* _SELECTED EXTRACT_:
========================================================================

Select Committee on Health Written Evidence



Memorandum by CLIC Sargent (SP09)

INTRODUCTION

  CLIC Sargent was formed in January 2005 through the merger of two existing cancer charities, CLIC (Cancer and Leukaemia in Children) and Sargent Cancer Care for Children.

  Supporting more than 2,000 families and children with cancer each month, CLIC Sargent provides the clinical, psychosocial, emotional and financial help needed by those affected by childhood cancer.

  The result, in part, of our combined 65 years of experience in cancer care and treatment, some seven out of 10 children and young people diagnosed with cancer will survive. CLIC Sargent is committed to improving this figure still further through its specialist care and funding both of clinical and social research projects.

  Stronger together, CLIC Sargent is now the UK's fourth largest cancer charity by turnover and a single authoritative campaigning voice on cancer care in children and young people. Our remit extends to comment on all aspects of policy relevant to the well-being of children with cancer and their families. Priorities in our first year include lobbying on such issues as the cost of cancer, and the bureaucracy surrounding benefit claims and entitlement for the under 16s.

  We welcome the opportunity to contribute to the Health Select Committee Inquiry into smoking in public places.

SPECIFIC REMARKS

  CLIC Sargent's primary concern is with childhood cancers and leukaemias rather than those induced by lifestyle or the social environment, but we recognise that significant exposure to second-hand smoke could contribute to the emergence of cancers in later life. Similarly, exposure to smoke during pregnancy can have an impact on a child's development in the womb. Considering how best to mitigate the risks of second hand smoke—particularly to children and young people—should be a priority for government, and we support the scrutiny of smoking in public places now being undertaken by the Committee.

  However, a greater source of a child's exposure to second hand smoke is likely to occur in the family home. Taking effective action against this point of contact will prove far more complex than introducing a ban on smoking in public places. Unless the problem of home exposure is tackled, the impact on a child's health of any proposed ban on smoking in public places is likely to be comparatively minor. We urge the Committee not to neglect the wider social context of second-hand smoking, and to consider what actions realistically can be taken to combat involuntary exposure to smoke to which children may be subject in the home.

  Although recognising that the public health debate will necessarily emphasise the lifestyle and social environment factors contributing to cancer, CLIC Sargent considers it critical that the Committee not lose sight of the broader context of cancer care and treatment during its Inquiry.

  Indeed, the overwhelming evidence demonstrating a link between smoking, ill-health and some types of cancer notwithstanding, targeting exposure to second-hand smoke remains only one aspect of a far wider effort needed to tackle effectively the causes of cancers. Discussion should focus as much on developing the specific treatments needed for unique and discrete types of cancer—and the groups these effect—as on banning smoking in public places.

  In this regard CLIC Sargent would highlight the recent National Institute for Health and Clinical Excellence (NICE) Guidance, detailing for the first time appropriate treatment standards in cancer care for children and young people. Advances in cancer treatments, and the effective tailoring of these to patient needs, are the key to combating actual cancers. Action to ban smoking in public places, although important, appears more about addressing hypothetical cancers.

  But as cancer treatments improve, so too do rates of survival. Survivors of childhood cancer face major challenges from on-going side-effects in later life as a legacy of past aggressive treatment. Significant exposure to second-hand smoke during their adult years could have an adverse impact upon a childhood cancer survivor's health and perhaps result in the emergence of additional cancers.

  Action that limits the future contact of survivors to second-hand smoke is to be welcomed. CLIC Sargent would therefore highlight to the Committee the role restrictions on smoking in public places can play in protecting the health of childhood cancer survivors in addition to the likely impact of a ban on the first appearance of cancers.

========================================================================

* _TASKS_:
1. From the CLIC Sargent memorandum, reproduce word for word the part that opens with the words containing "INTRODUCTION" and closes with "Care for Children.".
2. According to the CLIC Sargent memorandum, which two charities merged to form CLIC Sargent?

========================================================================

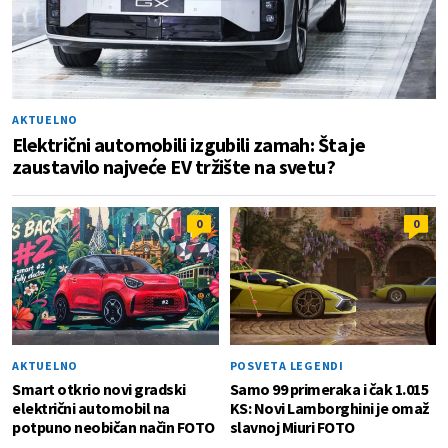
AKTUELNO
Električni automobili izgubili zamah: Šta je
zaustavilo najveće EV tržište na svetu?
0
0
AKTUELNO
POSVETA LEGENDI
Smart otkrio novi gradski
Samo 99 primeraka i čak 1.015
električni automobil na
KS: Novi Lamborghini je omaž
potpuno neobičan način FOTO
slavnoj Miuri FOTO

========================================================================

* _ANSWERS BELOW_:
1.
INTRODUCTION

  CLIC Sargent was formed in January 2005 through the merger of two existing cancer charities, CLIC (Cancer and Leukaemia in Children) and Sargent Cancer Care for Children.

2. CLIC (Cancer and Leukaemia in Children) and Sargent Cancer Care for Children.